DOCUMENT PASSAGE:
◇ ◇ ◇ ◇ ◇

PhD Seminar – Emotional Spaces: History and Theory

Every historian operates deliberately or unknowingly with a spatial and emotional context. However, spaces and emotions are elusive concepts that are difficult to distinguish. This seminar hopes to make these perspectives less obscure. By discussing the participants’ research projects in relation to these theories, theoretical questions will be considered such as: How can we study emotions and spaces in history? What is the relation between spaces and places, as well as emotions and affections? How do discourses on spaces and emotions change over time and how do these concepts interact with each other?

◇ ◇ ◇ ◇ ◇

DATA SHOWN:
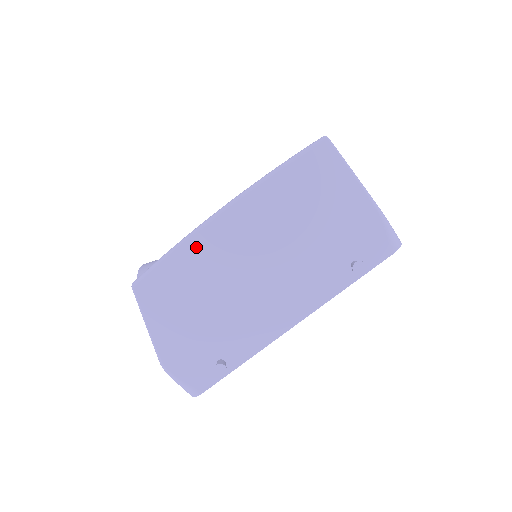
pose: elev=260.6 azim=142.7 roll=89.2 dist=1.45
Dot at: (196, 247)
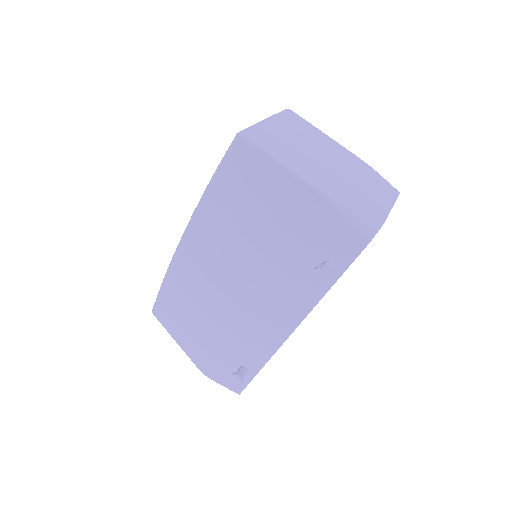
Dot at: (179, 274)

◇ ◇ ◇ ◇ ◇

SHORT TASK A: List every question that the seminar description on emotional spaces poses as a theoretical question to be considered.
SHORT TASK B: Write the next few sentences of the seminar description on emotional spaces, picking up after its final question.

TASK ANSWER A:
How can we study emotions and spaces in history?
What is the relation between spaces and places, as well as emotions and affections?
How do discourses on spaces and emotions change over time and how do these concepts interact with each other?

TASK ANSWER B:
Time and place

December 17th – Digitally over Zoom: 09.00–16.00

December 18th – Digitally over Zoom: 09.00–16.00

Description

In our daily lives, we move through different spaces that are formed by our perceptions and ideas. These spaces influence our experiences of the world, and they reflect specific emotions. City streets, churches and classrooms are examples of sites that shape our bodies and its senses and are often connected to ideas of specific emotional atmospheres. At the same time, these spaces are figments of our imagination and subject to changes over time. Therefore, theories concerning emotions and spaces could provide a possibility for historians to uncover a more profound understanding of how the experiences of individuals are related to particular societal norms and values in different historical contexts.

Scholars have in recent years become increasingly concerned with discussing the spatial and emotional aspects of history. This raises methodological questions for historians. This seminar aims to discuss these questions and provide a useful introduction to what has been described as the Emotional and Spatial Turns in the Humanities, with a special focus on the interactions between these new perspectives.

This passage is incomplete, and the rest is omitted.